Attempts were made by both parties to reach a settlement.

Absa’s application for the final winding up was on the grounds that the company was factually and commercially insolvent, committed acts of insolvency and unable to pay its debts.

In response, Crossmoor Transport opposed the application on all grounds and argued that while its assets were encumbered, it exceeded the company’s liabilities. Its legal team argued it was not just or equitable to wind up the business because of consequences to the employees. Crossmoor did maintain that it did fall into arrears with repayments due to unforeseen circumstances.
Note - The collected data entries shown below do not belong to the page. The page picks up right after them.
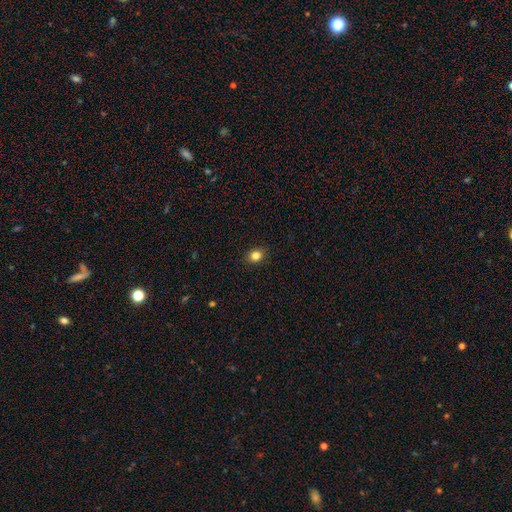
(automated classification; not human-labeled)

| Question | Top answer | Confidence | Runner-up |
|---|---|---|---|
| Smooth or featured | smooth | 84% | star or artifact (11%) |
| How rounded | round | 59% | in between (40%) |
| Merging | none | 91% | minor disturbance (7%) |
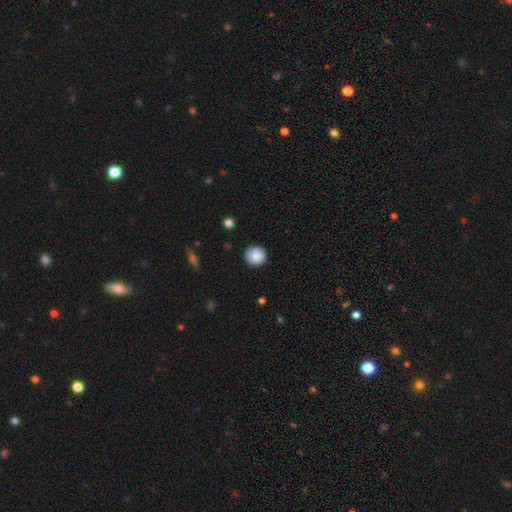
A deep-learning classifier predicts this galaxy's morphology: This is clearly a smooth galaxy (88%). How rounded: clearly round (92%). Merging: clearly none (87%).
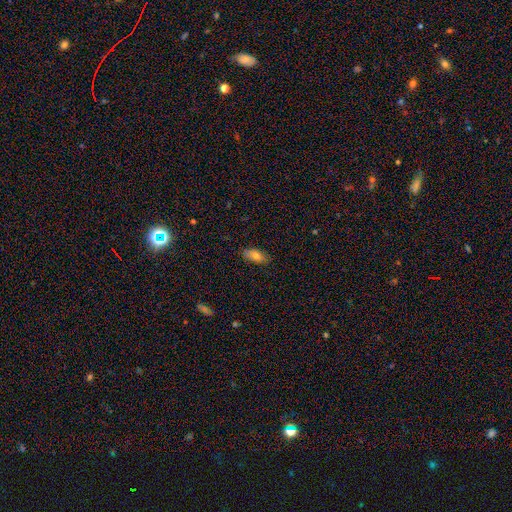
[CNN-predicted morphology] Q: Smooth or featured?
A: smooth (76%); runner-up: featured or disk (16%)
Q: How rounded?
A: in between (86%); runner-up: cigar-shaped (11%)
Q: Merging?
A: none (86%); runner-up: minor disturbance (11%)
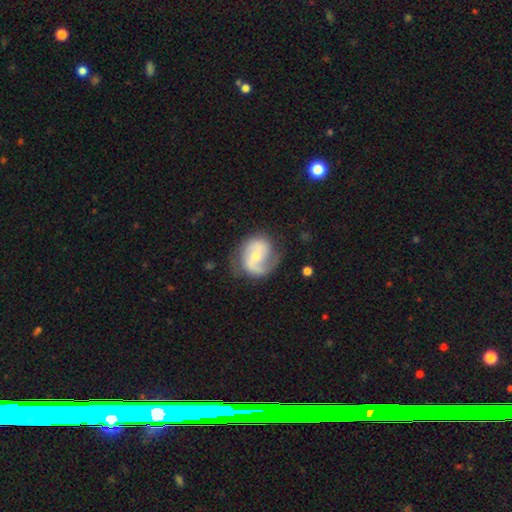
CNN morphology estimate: Q: Smooth or featured?
A: featured or disk (78%); runner-up: smooth (17%)
Q: Edge-on disk?
A: no (98%); runner-up: yes (2%)
Q: Bar?
A: no (47%); runner-up: weak (41%)
Q: Spiral arms?
A: yes (93%); runner-up: no (7%)
Q: Spiral winding?
A: medium (47%); runner-up: loose (28%)
Q: Spiral arm count?
A: 2 (74%); runner-up: 1 (16%)
Q: Bulge size?
A: moderate (48%); runner-up: small (46%)
Q: Merging?
A: none (68%); runner-up: minor disturbance (21%)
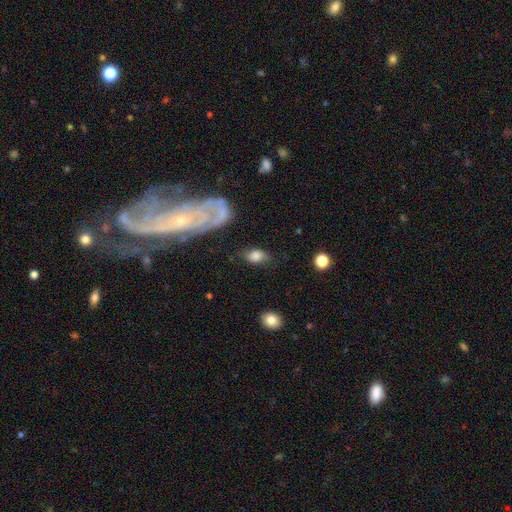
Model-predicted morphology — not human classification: Overall: smooth (74%). How rounded: in between (84%). Merging: none (64%).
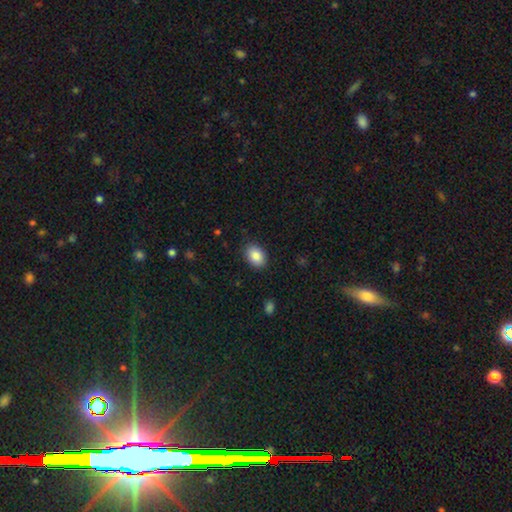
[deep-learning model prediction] This is clearly a smooth galaxy (88%). How rounded: likely in between (79%). Merging: clearly none (87%).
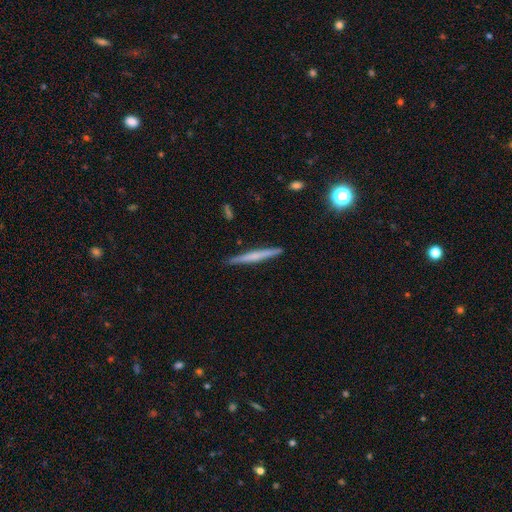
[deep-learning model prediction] Morphology: type=featured or disk (48%); merging=none (90%).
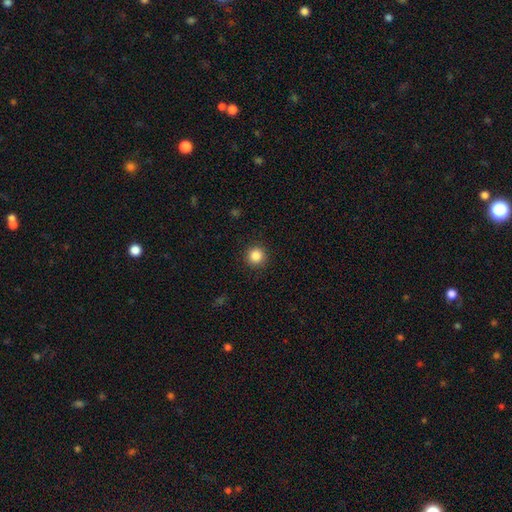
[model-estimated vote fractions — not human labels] Morphology: type=smooth (86%); roundness=round (95%); merging=none (92%).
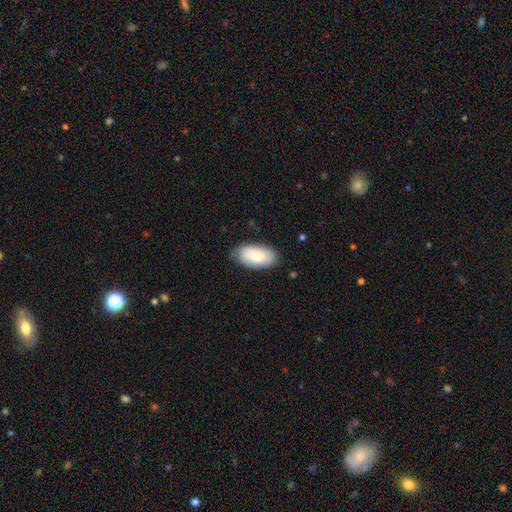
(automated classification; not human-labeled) Q: Smooth or featured?
A: smooth (84%); runner-up: featured or disk (11%)
Q: How rounded?
A: in between (95%); runner-up: cigar-shaped (3%)
Q: Merging?
A: none (77%); runner-up: minor disturbance (19%)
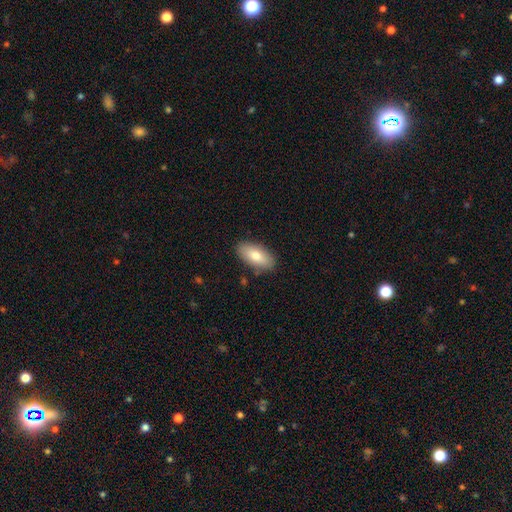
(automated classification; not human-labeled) Overall: smooth (78%). How rounded: in between (92%). Merging: none (86%).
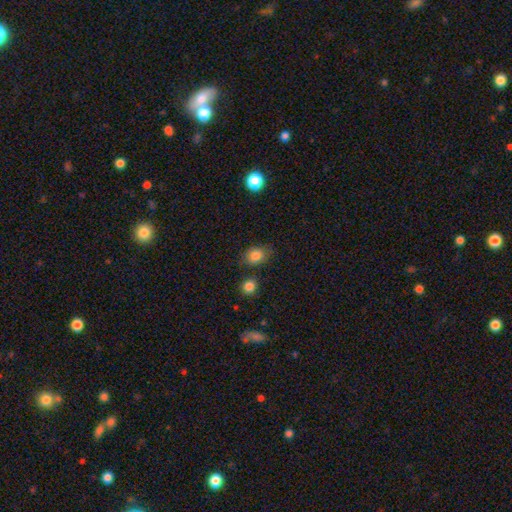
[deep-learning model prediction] Smooth or featured? Predicted: smooth (p=0.83). How rounded? Predicted: in between (p=0.61). Merging? Predicted: none (p=0.72).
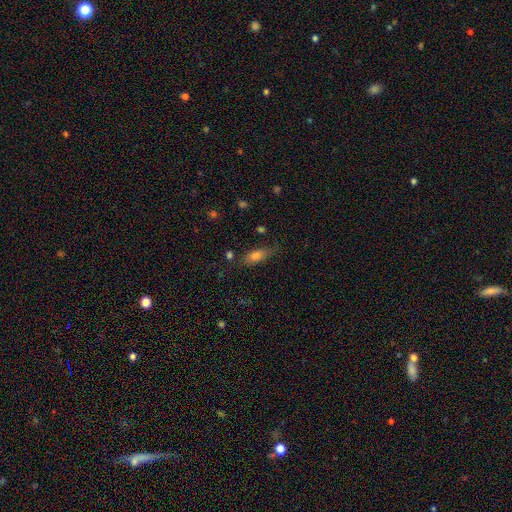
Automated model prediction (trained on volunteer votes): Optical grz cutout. It shows a smooth galaxy with no disk features (74%) that is in between round and cigar-shaped (73%). Merging: none (69%).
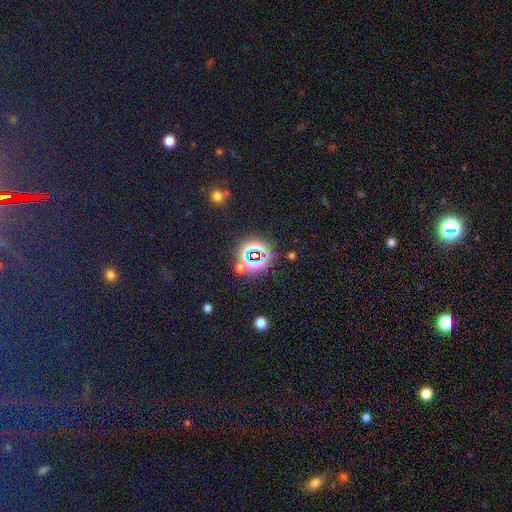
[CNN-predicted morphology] A star or artifact, not a galaxy (73%).

Vote fractions:
- Smooth or featured? star or artifact: 73% / smooth: 19% / featured or disk: 8%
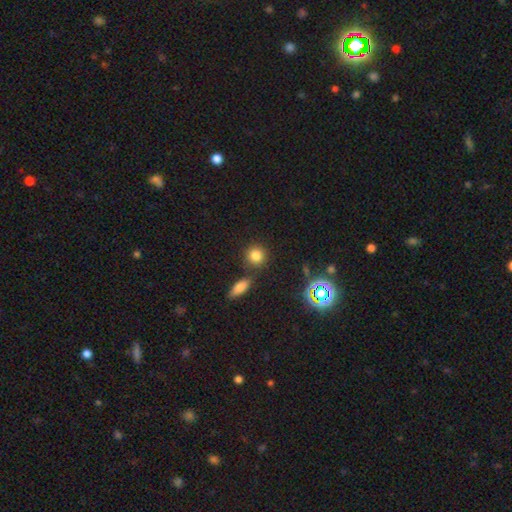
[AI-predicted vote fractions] Smooth or featured: smooth — 78% (star or artifact — 15%)
How rounded: round — 87% (in between — 11%)
Merging: none — 77% (merger — 11%)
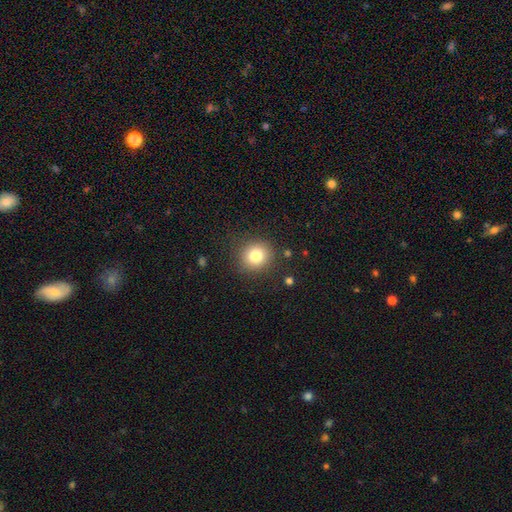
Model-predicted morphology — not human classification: smooth_or_featured: smooth (p=0.81) [alt: star or artifact p=0.11]
how_rounded: round (p=0.87) [alt: in between p=0.12]
merging: none (p=0.87) [alt: minor disturbance p=0.08]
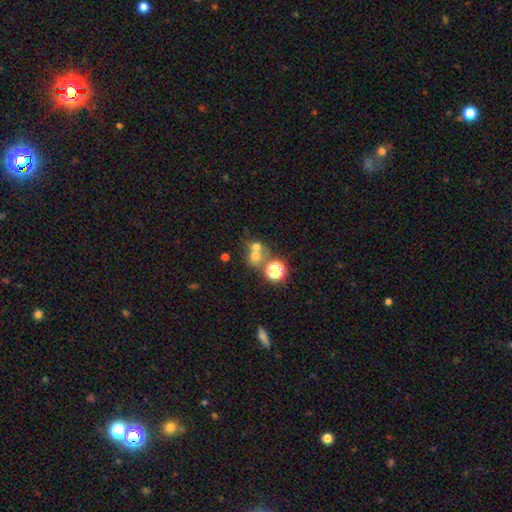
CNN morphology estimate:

In a separate court matter, Engen Petroleum was granted a court order to recoup R50m in fuel debt owed by Xmoor Transport. This matter was filed in October last year while Absa brought its application in December 2019.

Crossmoor first defaulted on fuel payments in January 2019 and signed an acknowledgement of debt, two months later, of R35m.

In its responding affidavit, director Inderan Naicker said the company could not pay Engen because it was owed R100m by coal mining company, Future Coal. The family acquired an interest in Future Coal last year through a family trust, Amelox.

While the family would not divulge reasons that led to their financial woes, in its responding application it mentioned that Munsamy’s kidnapping contributed to its financial constraints.

Naicker has since told media that the Engen debt was settled.

In the Absa matter, Crossmoor said it was unable to furnish its

annual financial statements to the bank before June 30, 2019, mainly because of the kidnapping of a family member, who was integrally involved in

the administration.

Judge Mohini Moodley, who presided over the matter, said that Crossmoor failed to provide updated financial statements to sustain its argument.

“In my view, the fact that Crossmoor’s debt to Absa Bank remains

due and that there is no acceptable evidence to the contrary, it is sufficient to conclude that not only is the respondent unable to pay its debts, but it is insolvent.”

Judge Moodley said Crossmoor challenged its insolvency application by saying it had substantial assets and equity which exceeded its liabilities.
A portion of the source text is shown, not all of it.